A Bayreuth, une Walkyrie enthousiasmante (2/4)

4 min

| Publié le 12/08/22 |

Disponible jusqu'au 13/08/2023

Après un très décevant Or du Rhin, la nouvelle Tétralogie de Bayreuth a redonné confiance aux pèlerins wagnériens avec une Walkyrie de qualité nettement supérieure. Certes, on garde des réserves sur la mise en scène de Valentin Schwarz : difficile d’y trouver un sens global véritable, on est plutôt dans une approche anecdotique consistant à plaquer certaines images de l’époque actuelle sur les héros wagnériens. Ici par exemple, la chevauchée des Walkyries se fait dans une clinique de chirurgie esthétique où les huit sœurs se sont fait refaire lèvres, nez, joues ou poitrine.
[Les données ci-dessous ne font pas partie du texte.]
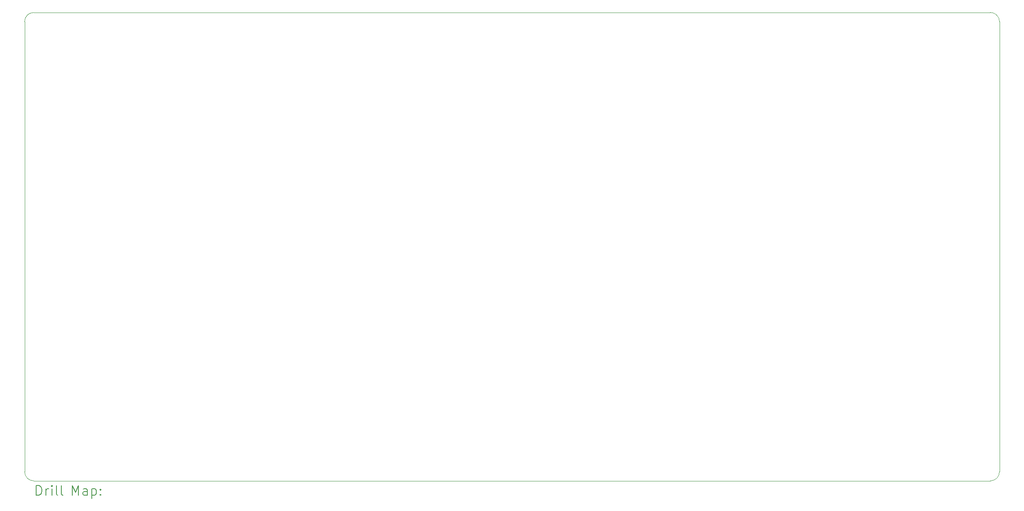
<source format=gbr>
%TF.GenerationSoftware,KiCad,Pcbnew,(7.0.0)*%
%TF.CreationDate,2024-11-17T17:27:43-08:00*%
%TF.ProjectId,status_word,73746174-7573-45f7-976f-72642e6b6963,rev?*%
%TF.SameCoordinates,Original*%
%TF.FileFunction,Drillmap*%
%TF.FilePolarity,Positive*%
%FSLAX45Y45*%
G04 Gerber Fmt 4.5, Leading zero omitted, Abs format (unit mm)*
G04 Created by KiCad (PCBNEW (7.0.0)) date 2024-11-17 17:27:43*
%MOMM*%
%LPD*%
G01*
G04 APERTURE LIST*
%ADD10C,0.100000*%
%ADD11C,0.200000*%
G04 APERTURE END LIST*
D10*
X25400000Y-5270500D02*
X25400000Y-14668500D01*
X25209500Y-14859000D02*
G75*
G03*
X25400000Y-14668500I0J190500D01*
G01*
X5080000Y-14668500D02*
G75*
G03*
X5270500Y-14859000I190500J0D01*
G01*
X5080000Y-14668500D02*
X5080000Y-5270500D01*
X5270500Y-5080000D02*
G75*
G03*
X5080000Y-5270500I0J-190500D01*
G01*
X25209500Y-14859000D02*
X5270500Y-14859000D01*
X25400000Y-5270500D02*
G75*
G03*
X25209500Y-5080000I-190500J0D01*
G01*
X5270500Y-5080000D02*
X25209500Y-5080000D01*
D11*
X5322619Y-15157476D02*
X5322619Y-14957476D01*
X5322619Y-14957476D02*
X5370238Y-14957476D01*
X5370238Y-14957476D02*
X5398810Y-14967000D01*
X5398810Y-14967000D02*
X5417857Y-14986048D01*
X5417857Y-14986048D02*
X5427381Y-15005095D01*
X5427381Y-15005095D02*
X5436905Y-15043190D01*
X5436905Y-15043190D02*
X5436905Y-15071762D01*
X5436905Y-15071762D02*
X5427381Y-15109857D01*
X5427381Y-15109857D02*
X5417857Y-15128905D01*
X5417857Y-15128905D02*
X5398810Y-15147952D01*
X5398810Y-15147952D02*
X5370238Y-15157476D01*
X5370238Y-15157476D02*
X5322619Y-15157476D01*
X5522619Y-15157476D02*
X5522619Y-15024143D01*
X5522619Y-15062238D02*
X5532143Y-15043190D01*
X5532143Y-15043190D02*
X5541667Y-15033667D01*
X5541667Y-15033667D02*
X5560714Y-15024143D01*
X5560714Y-15024143D02*
X5579762Y-15024143D01*
X5646428Y-15157476D02*
X5646428Y-15024143D01*
X5646428Y-14957476D02*
X5636905Y-14967000D01*
X5636905Y-14967000D02*
X5646428Y-14976524D01*
X5646428Y-14976524D02*
X5655952Y-14967000D01*
X5655952Y-14967000D02*
X5646428Y-14957476D01*
X5646428Y-14957476D02*
X5646428Y-14976524D01*
X5770238Y-15157476D02*
X5751190Y-15147952D01*
X5751190Y-15147952D02*
X5741667Y-15128905D01*
X5741667Y-15128905D02*
X5741667Y-14957476D01*
X5875000Y-15157476D02*
X5855952Y-15147952D01*
X5855952Y-15147952D02*
X5846428Y-15128905D01*
X5846428Y-15128905D02*
X5846428Y-14957476D01*
X6071190Y-15157476D02*
X6071190Y-14957476D01*
X6071190Y-14957476D02*
X6137857Y-15100333D01*
X6137857Y-15100333D02*
X6204524Y-14957476D01*
X6204524Y-14957476D02*
X6204524Y-15157476D01*
X6385476Y-15157476D02*
X6385476Y-15052714D01*
X6385476Y-15052714D02*
X6375952Y-15033667D01*
X6375952Y-15033667D02*
X6356905Y-15024143D01*
X6356905Y-15024143D02*
X6318809Y-15024143D01*
X6318809Y-15024143D02*
X6299762Y-15033667D01*
X6385476Y-15147952D02*
X6366428Y-15157476D01*
X6366428Y-15157476D02*
X6318809Y-15157476D01*
X6318809Y-15157476D02*
X6299762Y-15147952D01*
X6299762Y-15147952D02*
X6290238Y-15128905D01*
X6290238Y-15128905D02*
X6290238Y-15109857D01*
X6290238Y-15109857D02*
X6299762Y-15090809D01*
X6299762Y-15090809D02*
X6318809Y-15081286D01*
X6318809Y-15081286D02*
X6366428Y-15081286D01*
X6366428Y-15081286D02*
X6385476Y-15071762D01*
X6480714Y-15024143D02*
X6480714Y-15224143D01*
X6480714Y-15033667D02*
X6499762Y-15024143D01*
X6499762Y-15024143D02*
X6537857Y-15024143D01*
X6537857Y-15024143D02*
X6556905Y-15033667D01*
X6556905Y-15033667D02*
X6566428Y-15043190D01*
X6566428Y-15043190D02*
X6575952Y-15062238D01*
X6575952Y-15062238D02*
X6575952Y-15119381D01*
X6575952Y-15119381D02*
X6566428Y-15138428D01*
X6566428Y-15138428D02*
X6556905Y-15147952D01*
X6556905Y-15147952D02*
X6537857Y-15157476D01*
X6537857Y-15157476D02*
X6499762Y-15157476D01*
X6499762Y-15157476D02*
X6480714Y-15147952D01*
X6661667Y-15138428D02*
X6671190Y-15147952D01*
X6671190Y-15147952D02*
X6661667Y-15157476D01*
X6661667Y-15157476D02*
X6652143Y-15147952D01*
X6652143Y-15147952D02*
X6661667Y-15138428D01*
X6661667Y-15138428D02*
X6661667Y-15157476D01*
X6661667Y-15033667D02*
X6671190Y-15043190D01*
X6671190Y-15043190D02*
X6661667Y-15052714D01*
X6661667Y-15052714D02*
X6652143Y-15043190D01*
X6652143Y-15043190D02*
X6661667Y-15033667D01*
X6661667Y-15033667D02*
X6661667Y-15052714D01*
M02*

</source>
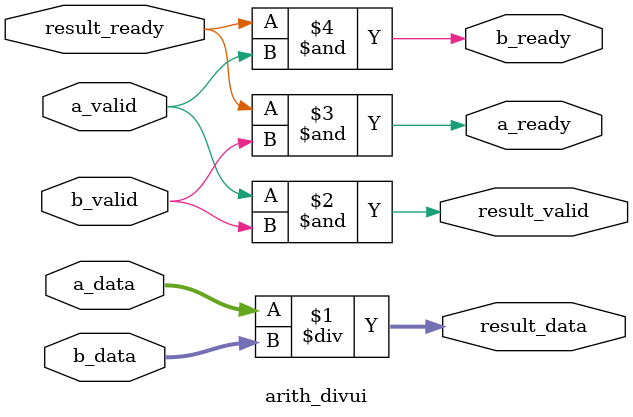
<source format=sv>
module arith_divui #(parameter int WIDTH = 32) (
    input  logic             a_valid,
    output logic             a_ready,
    input  logic [WIDTH-1:0] a_data,
    input  logic             b_valid,
    output logic             b_ready,
    input  logic [WIDTH-1:0] b_data,
    output logic             result_valid,
    input  logic             result_ready,
    output logic [WIDTH-1:0] result_data
);
  assign result_data  = a_data / b_data;
  assign result_valid = a_valid & b_valid;
  assign a_ready      = result_ready & b_valid;
  assign b_ready      = result_ready & a_valid;
endmodule

</source>
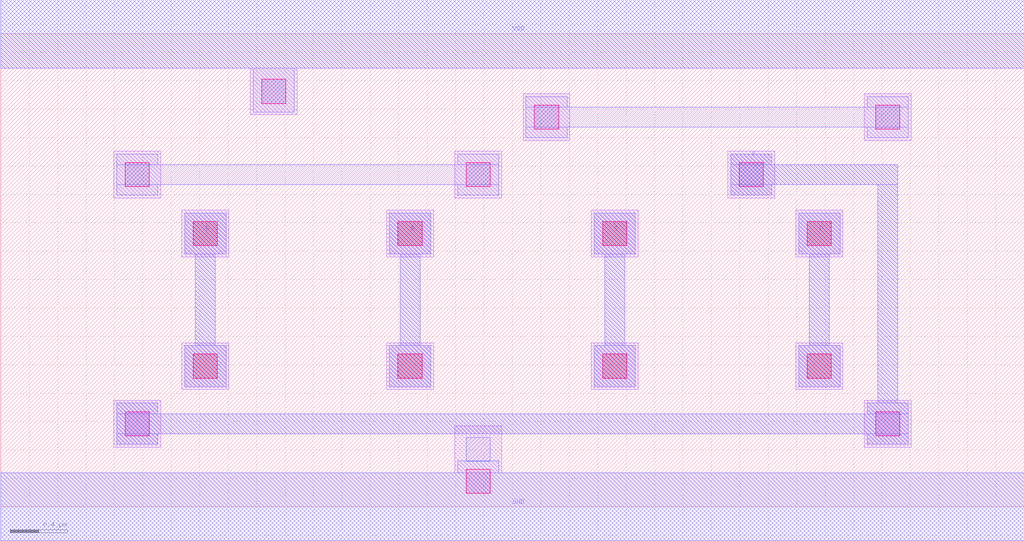
<source format=lef>
MACRO AOI22X1
 CLASS CORE ;
 FOREIGN AOI22X1 0 0 ;
 SIZE 7.2 BY 3.33 ;
 ORIGIN 0 0 ;
 SYMMETRY X Y R90 ;
 SITE unit ;
  PIN VDD
   DIRECTION INOUT ;
   USE POWER ;
   SHAPE ABUTMENT ;
    PORT
     CLASS CORE ;
       LAYER met1 ;
        RECT 0.00000000 3.09000000 7.20000000 3.57000000 ;
    END
  END VDD

  PIN GND
   DIRECTION INOUT ;
   USE POWER ;
   SHAPE ABUTMENT ;
    PORT
     CLASS CORE ;
       LAYER met1 ;
        RECT 0.00000000 -0.24000000 7.20000000 0.24000000 ;
    END
  END GND

  PIN Y
   DIRECTION INOUT ;
   USE SIGNAL ;
   SHAPE ABUTMENT ;
    PORT
     CLASS CORE ;
       LAYER met1 ;
        RECT 0.81500000 0.44000000 1.10500000 0.51500000 ;
        RECT 6.09500000 0.44000000 6.38500000 0.51500000 ;
        RECT 0.81500000 0.51500000 6.38500000 0.65500000 ;
        RECT 0.81500000 0.65500000 1.10500000 0.73000000 ;
        RECT 6.09500000 0.65500000 6.38500000 0.73000000 ;
        RECT 5.13500000 2.19500000 5.42500000 2.27000000 ;
        RECT 6.17000000 0.73000000 6.31000000 2.27000000 ;
        RECT 5.13500000 2.27000000 6.31000000 2.41000000 ;
        RECT 5.13500000 2.41000000 5.42500000 2.48500000 ;
    END
  END Y

  PIN D
   DIRECTION INOUT ;
   USE SIGNAL ;
   SHAPE ABUTMENT ;
    PORT
     CLASS CORE ;
       LAYER met1 ;
        RECT 5.61500000 0.84500000 5.90500000 1.13500000 ;
        RECT 5.69000000 1.13500000 5.83000000 1.78000000 ;
        RECT 5.61500000 1.78000000 5.90500000 2.07000000 ;
    END
  END D

  PIN C
   DIRECTION INOUT ;
   USE SIGNAL ;
   SHAPE ABUTMENT ;
    PORT
     CLASS CORE ;
       LAYER met1 ;
        RECT 4.17500000 0.84500000 4.46500000 1.13500000 ;
        RECT 4.25000000 1.13500000 4.39000000 1.78000000 ;
        RECT 4.17500000 1.78000000 4.46500000 2.07000000 ;
    END
  END C

  PIN A
   DIRECTION INOUT ;
   USE SIGNAL ;
   SHAPE ABUTMENT ;
    PORT
     CLASS CORE ;
       LAYER met1 ;
        RECT 2.73500000 0.84500000 3.02500000 1.13500000 ;
        RECT 2.81000000 1.13500000 2.95000000 1.78000000 ;
        RECT 2.73500000 1.78000000 3.02500000 2.07000000 ;
    END
  END A

  PIN B
   DIRECTION INOUT ;
   USE SIGNAL ;
   SHAPE ABUTMENT ;
    PORT
     CLASS CORE ;
       LAYER met1 ;
        RECT 1.29500000 0.84500000 1.58500000 1.13500000 ;
        RECT 1.37000000 1.13500000 1.51000000 1.78000000 ;
        RECT 1.29500000 1.78000000 1.58500000 2.07000000 ;
    END
  END B

 OBS
    LAYER polycont ;
     RECT 1.35500000 0.90500000 1.52500000 1.07500000 ;
     RECT 2.79500000 0.90500000 2.96500000 1.07500000 ;
     RECT 4.23500000 0.90500000 4.40500000 1.07500000 ;
     RECT 5.67500000 0.90500000 5.84500000 1.07500000 ;
     RECT 1.35500000 1.84000000 1.52500000 2.01000000 ;
     RECT 2.79500000 1.84000000 2.96500000 2.01000000 ;
     RECT 4.23500000 1.84000000 4.40500000 2.01000000 ;
     RECT 5.67500000 1.84000000 5.84500000 2.01000000 ;

    LAYER pdiffc ;
     RECT 0.87500000 2.25500000 1.04500000 2.42500000 ;
     RECT 3.27500000 2.25500000 3.44500000 2.42500000 ;
     RECT 5.19500000 2.25500000 5.36500000 2.42500000 ;
     RECT 3.75500000 2.66000000 3.92500000 2.83000000 ;
     RECT 6.15500000 2.66000000 6.32500000 2.83000000 ;
     RECT 1.83500000 2.84000000 2.00500000 3.01000000 ;

    LAYER ndiffc ;
     RECT 3.27500000 0.32000000 3.44500000 0.49000000 ;
     RECT 0.87500000 0.50000000 1.04500000 0.67000000 ;
     RECT 6.15500000 0.50000000 6.32500000 0.67000000 ;

    LAYER li1 ;
     RECT 3.27500000 0.09500000 3.44500000 0.24000000 ;
     RECT 3.19500000 0.24000000 3.52500000 0.57000000 ;
     RECT 0.79500000 0.42000000 1.12500000 0.75000000 ;
     RECT 6.07500000 0.42000000 6.40500000 0.75000000 ;
     RECT 1.27500000 0.82500000 1.60500000 1.15500000 ;
     RECT 2.71500000 0.82500000 3.04500000 1.15500000 ;
     RECT 4.15500000 0.82500000 4.48500000 1.15500000 ;
     RECT 5.59500000 0.82500000 5.92500000 1.15500000 ;
     RECT 1.27500000 1.76000000 1.60500000 2.09000000 ;
     RECT 2.71500000 1.76000000 3.04500000 2.09000000 ;
     RECT 4.15500000 1.76000000 4.48500000 2.09000000 ;
     RECT 5.59500000 1.76000000 5.92500000 2.09000000 ;
     RECT 0.79500000 2.17500000 1.12500000 2.50500000 ;
     RECT 3.19500000 2.17500000 3.52500000 2.50500000 ;
     RECT 5.11500000 2.17500000 5.44500000 2.50500000 ;
     RECT 3.67500000 2.58000000 4.00500000 2.91000000 ;
     RECT 6.07500000 2.58000000 6.40500000 2.91000000 ;
     RECT 1.75500000 2.76000000 2.08500000 3.09000000 ;

    LAYER viali ;
     RECT 3.27500000 0.09500000 3.44500000 0.26500000 ;
     RECT 0.87500000 0.50000000 1.04500000 0.67000000 ;
     RECT 6.15500000 0.50000000 6.32500000 0.67000000 ;
     RECT 1.35500000 0.90500000 1.52500000 1.07500000 ;
     RECT 2.79500000 0.90500000 2.96500000 1.07500000 ;
     RECT 4.23500000 0.90500000 4.40500000 1.07500000 ;
     RECT 5.67500000 0.90500000 5.84500000 1.07500000 ;
     RECT 1.35500000 1.84000000 1.52500000 2.01000000 ;
     RECT 2.79500000 1.84000000 2.96500000 2.01000000 ;
     RECT 4.23500000 1.84000000 4.40500000 2.01000000 ;
     RECT 5.67500000 1.84000000 5.84500000 2.01000000 ;
     RECT 0.87500000 2.25500000 1.04500000 2.42500000 ;
     RECT 3.27500000 2.25500000 3.44500000 2.42500000 ;
     RECT 5.19500000 2.25500000 5.36500000 2.42500000 ;
     RECT 3.75500000 2.66000000 3.92500000 2.83000000 ;
     RECT 6.15500000 2.66000000 6.32500000 2.83000000 ;
     RECT 1.83500000 2.84000000 2.00500000 3.01000000 ;

    LAYER met1 ;
     RECT 0.00000000 -0.24000000 7.20000000 0.24000000 ;
     RECT 3.21500000 0.24000000 3.50500000 0.32500000 ;
     RECT 1.29500000 0.84500000 1.58500000 1.13500000 ;
     RECT 1.37000000 1.13500000 1.51000000 1.78000000 ;
     RECT 1.29500000 1.78000000 1.58500000 2.07000000 ;
     RECT 2.73500000 0.84500000 3.02500000 1.13500000 ;
     RECT 2.81000000 1.13500000 2.95000000 1.78000000 ;
     RECT 2.73500000 1.78000000 3.02500000 2.07000000 ;
     RECT 4.17500000 0.84500000 4.46500000 1.13500000 ;
     RECT 4.25000000 1.13500000 4.39000000 1.78000000 ;
     RECT 4.17500000 1.78000000 4.46500000 2.07000000 ;
     RECT 5.61500000 0.84500000 5.90500000 1.13500000 ;
     RECT 5.69000000 1.13500000 5.83000000 1.78000000 ;
     RECT 5.61500000 1.78000000 5.90500000 2.07000000 ;
     RECT 0.81500000 2.19500000 1.10500000 2.27000000 ;
     RECT 3.21500000 2.19500000 3.50500000 2.27000000 ;
     RECT 0.81500000 2.27000000 3.50500000 2.41000000 ;
     RECT 0.81500000 2.41000000 1.10500000 2.48500000 ;
     RECT 3.21500000 2.41000000 3.50500000 2.48500000 ;
     RECT 0.81500000 0.44000000 1.10500000 0.51500000 ;
     RECT 6.09500000 0.44000000 6.38500000 0.51500000 ;
     RECT 0.81500000 0.51500000 6.38500000 0.65500000 ;
     RECT 0.81500000 0.65500000 1.10500000 0.73000000 ;
     RECT 6.09500000 0.65500000 6.38500000 0.73000000 ;
     RECT 5.13500000 2.19500000 5.42500000 2.27000000 ;
     RECT 6.17000000 0.73000000 6.31000000 2.27000000 ;
     RECT 5.13500000 2.27000000 6.31000000 2.41000000 ;
     RECT 5.13500000 2.41000000 5.42500000 2.48500000 ;
     RECT 3.69500000 2.60000000 3.98500000 2.67500000 ;
     RECT 6.09500000 2.60000000 6.38500000 2.67500000 ;
     RECT 3.69500000 2.67500000 6.38500000 2.81500000 ;
     RECT 3.69500000 2.81500000 3.98500000 2.89000000 ;
     RECT 6.09500000 2.81500000 6.38500000 2.89000000 ;
     RECT 1.77500000 2.78000000 2.06500000 3.09000000 ;
     RECT 0.00000000 3.09000000 7.20000000 3.57000000 ;

 END
END AOI22X1

</source>
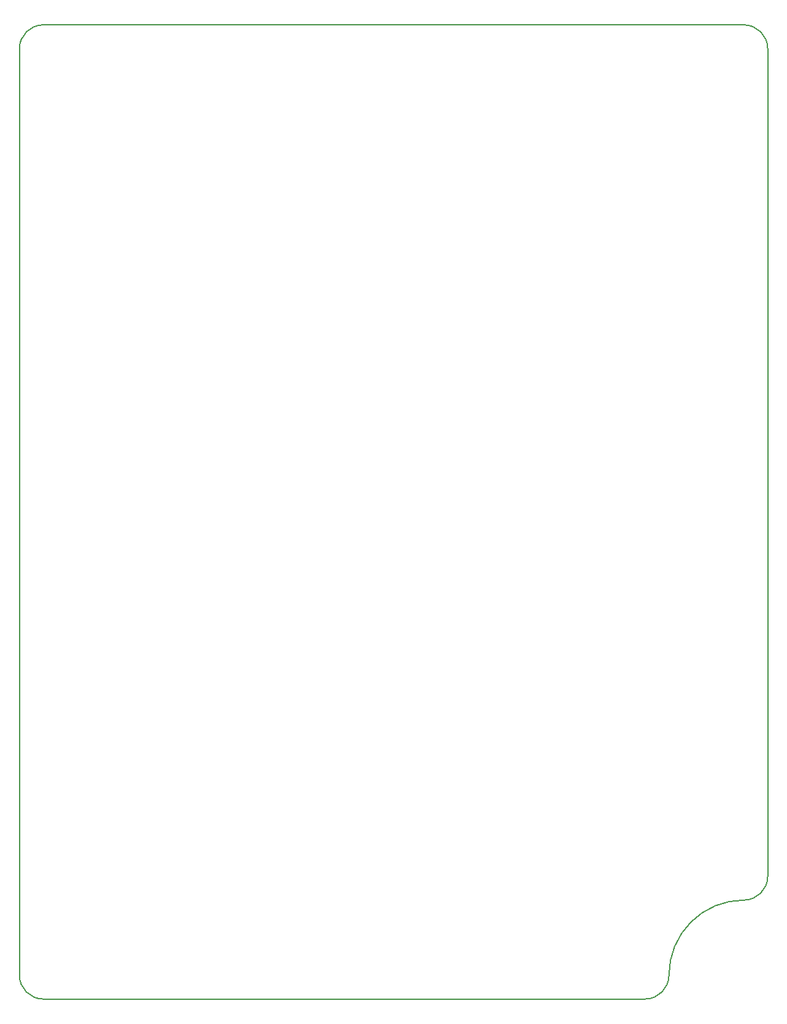
<source format=gbr>
%TF.GenerationSoftware,KiCad,Pcbnew,(6.0.4-0)*%
%TF.CreationDate,2023-05-19T08:40:51+01:00*%
%TF.ProjectId,fan-controller-pcb,66616e2d-636f-46e7-9472-6f6c6c65722d,rev?*%
%TF.SameCoordinates,Original*%
%TF.FileFunction,Profile,NP*%
%FSLAX46Y46*%
G04 Gerber Fmt 4.6, Leading zero omitted, Abs format (unit mm)*
G04 Created by KiCad (PCBNEW (6.0.4-0)) date 2023-05-19 08:40:51*
%MOMM*%
%LPD*%
G01*
G04 APERTURE LIST*
%TA.AperFunction,Profile*%
%ADD10C,0.160000*%
%TD*%
G04 APERTURE END LIST*
D10*
X60000000Y-28200000D02*
X60000000Y-151800000D01*
X156800000Y-141800000D02*
G75*
G03*
X146800000Y-151800018I0J-10000000D01*
G01*
X63200000Y-155000000D02*
X143600000Y-155000000D01*
X63200000Y-25000000D02*
G75*
G03*
X60000000Y-28200000I0J-3200000D01*
G01*
X156800000Y-141800000D02*
G75*
G03*
X160000000Y-138600000I0J3200000D01*
G01*
X143600000Y-155000000D02*
G75*
G03*
X146800000Y-151800018I0J3200000D01*
G01*
X160000000Y-28200000D02*
X160000000Y-138600000D01*
X60000000Y-151800000D02*
G75*
G03*
X63200000Y-155000000I3200000J0D01*
G01*
X160000000Y-28200000D02*
G75*
G03*
X156800000Y-25000000I-3200000J0D01*
G01*
X63200000Y-25000000D02*
X156800000Y-25000000D01*
M02*

</source>
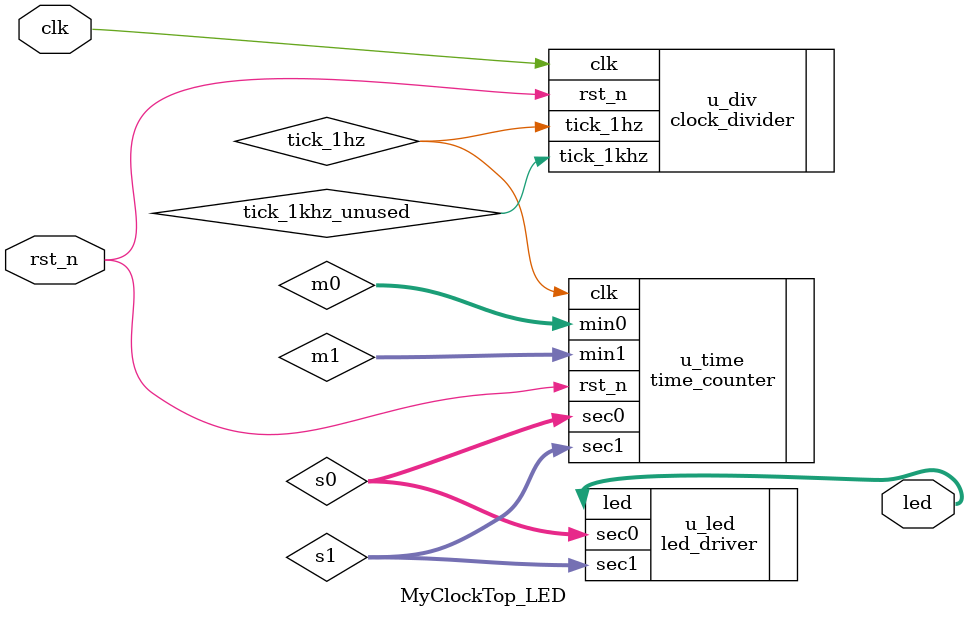
<source format=v>
module MyClockTop_LED (
    input  wire clk,        // 100 MHz (R4)
    input  wire rst_n,      // Reset, active-Low (SW23)
    output wire [15:0] led  // 16 LEDs, High = ON
);
    /* 1 k / 1 Hz ºÐÁÖ (1 kHz´Â »ç¿ëÇÏÁö ¾Ê¾Æµµ OK) */
    wire tick_1khz_unused, tick_1hz;
    clock_divider #(.CLK_HZ(100_000_000)) u_div (
        .clk       (clk),
        .rst_n     (rst_n),
        .tick_1khz (tick_1khz_unused),
        .tick_1hz  (tick_1hz)
    );

    /* MM:SS BCD Ä«¿îÅÍ (1 Hz) */
    wire [3:0] s0, s1, m0, m1;
    time_counter u_time (
        .clk   (tick_1hz),
        .rst_n (rst_n),
        .sec0  (s0), .sec1 (s1),
        .min0  (m0), .min1 (m1)
    );

    /* LED = ÃÊ(0-59) 2Áø¼ö Ç¥½Ã */
    led_driver u_led (
        .sec0 (s0),
        .sec1 (s1),
        .led  (led)
    );
endmodule

</source>
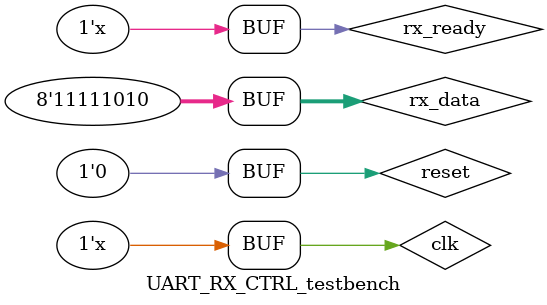
<source format=sv>
`timescale 1ns / 1ps

module UART_RX_CTRL_testbench();

logic clk,reset,rx_ready,trigger_TX_result;
logic [7:0] rx_data;
logic [3:0] ALU_ctrl,state_peek;
logic [15:0] operando1,operando2;

UART_RX_CTRL DUT(.clk(clk),.reset(reset),.rx_ready(rx_ready),.rx_data(rx_data),
                 .operando1(operando1),.operando2(operando2),.ALU_ctrl(ALU_ctrl),.state_peek(state_peek),.trigger_TX_result(trigger_TX_result));
                 
initial begin
    clk=0;
    reset=1;
    rx_ready=0;
    rx_data = 8'hFA;
    #2;
    reset=0;
end

always #1 clk = ~clk;

always begin
         #3 rx_ready = ~rx_ready;
         #3 rx_ready = ~rx_ready;
         end
       
             

endmodule

</source>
Il reste aussi des incongruités, comme l’idée de voir Sieglinde, lourdement enceinte dès le premier acte, arriver au troisième avec un Siegfried déjà né (et qui est donc plus probablement le fils de Hunding que celui de Siegmund). Intéressant par contre, le rôle important confié à Fricka, qui conseille Brünnhilde dans sa scène avec Siegmund, et qui revient déguster un bon Bourgogne avec Wotan après qu’il ait mis Brünnhilde au lit (sur le rocher). Mais la joie retrouvée vient surtout de la musique ! La direction musicale de Cornelius Meister se fait de plus en plus engagée et, surtout, la distribution est somptueuse : Lisa Davidsen en extraordinaire Sieglinde, Klaus Florian Vogt en Siegmund velouté, Georg Zeppenfeld en Hunding quasi chanteur de lied et Tomasz Konieczny en Wotan énergique, intense, et finalement poignant dans ses adieux. Sans oublier la bonne Fricka de Christa Maier, les huit Walkyries et bien sûr la Brünnhilde d’Irene Theorin, un cran en-dessous mais néanmoins satisfaisante.